▸ Required work
Word for word, copy the records and drop the pictures.

Page-level text extractions:
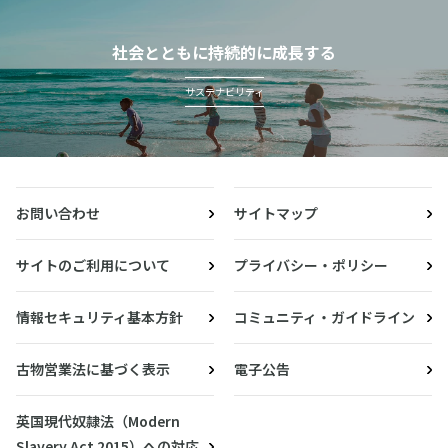
社会とともに持続的に成長する
サステナビリティ
お問い合わせ
サイトマップ
サイトのご利用について
プライバシー・ポリシー
情報セキュリティ基本方針
コミュニティ・ガイドライン
古物営業法に基づく表示
電子公告
英国現代奴隷法（Modern
Slavery Act 2015）への対応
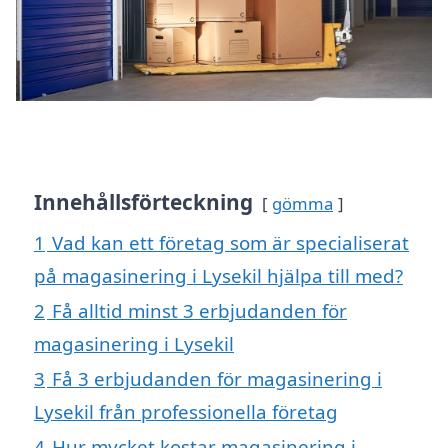
Innehållsförteckning
gömma
1
Vad kan ett företag som är specialiserat
på magasinering i Lysekil hjälpa till med?
2
Få alltid minst 3 erbjudanden för
magasinering i Lysekil
3
Få 3 erbjudanden för magasinering i
Lysekil från professionella företag
4
Hur mycket kostar magasinering i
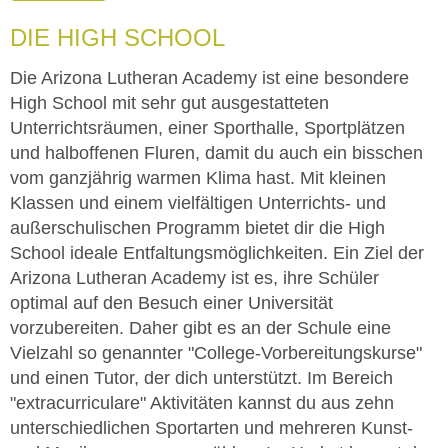
DIE HIGH SCHOOL
Die Arizona Lutheran Academy ist eine besondere
High School mit sehr gut ausgestatteten
Unterrichtsräumen, einer Sporthalle, Sportplätzen
und halboffenen Fluren, damit du auch ein bisschen
vom ganzjährig warmen Klima hast. Mit kleinen
Klassen und einem vielfältigen Unterrichts- und
außerschulischen Programm bietet dir die High
School ideale Entfaltungsmöglichkeiten. Ein Ziel der
Arizona Lutheran Academy ist es, ihre Schüler
optimal auf den Besuch einer Universität
vorzubereiten. Daher gibt es an der Schule eine
Vielzahl so genannter "College-Vorbereitungskurse"
und einen Tutor, der dich unterstützt. Im Bereich
"extracurriculare" Aktivitäten kannst du aus zehn
unterschiedlichen Sportarten und mehreren Kunst-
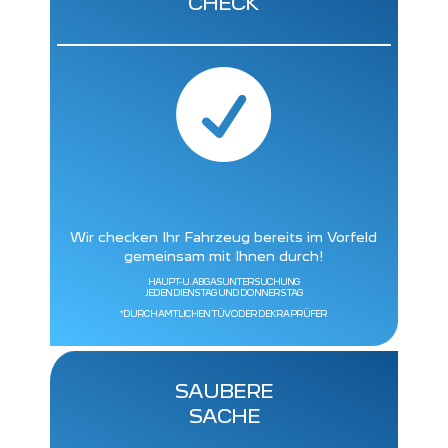
CHECK

Wir checken Ihr Fahrzeug bereits im Vorfeld
gemeinsam mit Ihnen durch!
HAUPT- U. ABGASUNTERSUCHUNG
JEDEN DIENSTAG UND DONNERSTAG
*DURCH AMTLICHEN TÜV ODER DEKRA PRÜFER
SAUBERE
SACHE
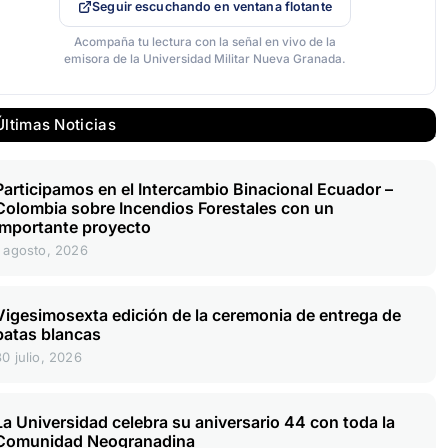
Seguir escuchando en ventana flotante
Acompaña tu lectura con la señal en vivo de la
emisora de la Universidad Militar Nueva Granada.
Últimas Noticias
Participamos en el Intercambio Binacional Ecuador –
Colombia sobre Incendios Forestales con un
importante proyecto
1 agosto, 2026
Vigesimosexta edición de la ceremonia de entrega de
batas blancas
30 julio, 2026
La Universidad celebra su aniversario 44 con toda la
Comunidad Neogranadina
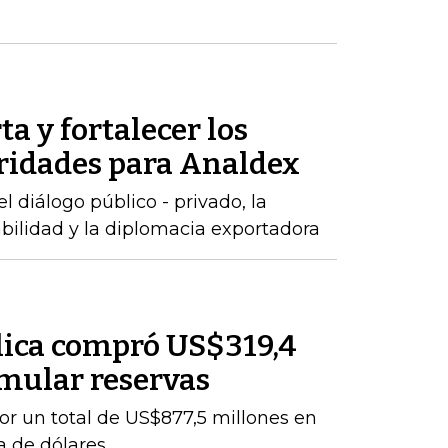
ta y fortalecer los
oridades para Analdex
 diálogo público - privado, la
abilidad y la diplomacia exportadora
lica compró US$319,4
mular reservas
por un total de US$877,5 millones en
a de dólares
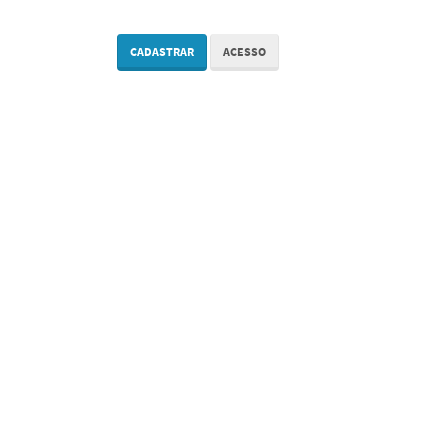
CADASTRAR
ACESSO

▸ Exercise output
社会とともに持続的に成長する
サステナビリティ
お問い合わせ
サイトマップ
サイトのご利用について
プライバシー・ポリシー
情報セキュリティ基本方針
コミュニティ・ガイドライン
古物営業法に基づく表示
電子公告
英国現代奴隷法（Modern
Slavery Act 2015）への対応
Innehållsförteckning
gömma
1
Vad kan ett företag som är specialiserat
på magasinering i Lysekil hjälpa till med?
2
Få alltid minst 3 erbjudanden för
magasinering i Lysekil
3
Få 3 erbjudanden för magasinering i
Lysekil från professionella företag
4
Hur mycket kostar magasinering i
DIE HIGH SCHOOL
Die Arizona Lutheran Academy ist eine besondere
High School mit sehr gut ausgestatteten
Unterrichtsräumen, einer Sporthalle, Sportplätzen
und halboffenen Fluren, damit du auch ein bisschen
vom ganzjährig warmen Klima hast. Mit kleinen
Klassen und einem vielfältigen Unterrichts- und
außerschulischen Programm bietet dir die High
School ideale Entfaltungsmöglichkeiten. Ein Ziel der
Arizona Lutheran Academy ist es, ihre Schüler
optimal auf den Besuch einer Universität
vorzubereiten. Daher gibt es an der Schule eine
Vielzahl so genannter "College-Vorbereitungskurse"
und einen Tutor, der dich unterstützt. Im Bereich
"extracurriculare" Aktivitäten kannst du aus zehn
unterschiedlichen Sportarten und mehreren Kunst-
CHECK

Wir checken Ihr Fahrzeug bereits im Vorfeld
gemeinsam mit Ihnen durch!
HAUPT- U. ABGASUNTERSUCHUNG
JEDEN DIENSTAG UND DONNERSTAG
*DURCH AMTLICHEN TÜV ODER DEKRA PRÜFER
SAUBERE
SACHE
Seguir escuchando en ventana flotante
Acompaña tu lectura con la señal en vivo de la
emisora de la Universidad Militar Nueva Granada.
Últimas Noticias
Participamos en el Intercambio Binacional Ecuador –
Colombia sobre Incendios Forestales con un
importante proyecto
1 agosto, 2026
Vigesimosexta edición de la ceremonia de entrega de
batas blancas
30 julio, 2026
La Universidad celebra su aniversario 44 con toda la
Comunidad Neogranadina
ta y fortalecer los
oridades para Analdex
 diálogo público - privado, la
abilidad y la diplomacia exportadora
lica compró US$319,4
mular reservas
por un total de US$877,5 millones en
a de dólares
CADASTRAR
ACESSO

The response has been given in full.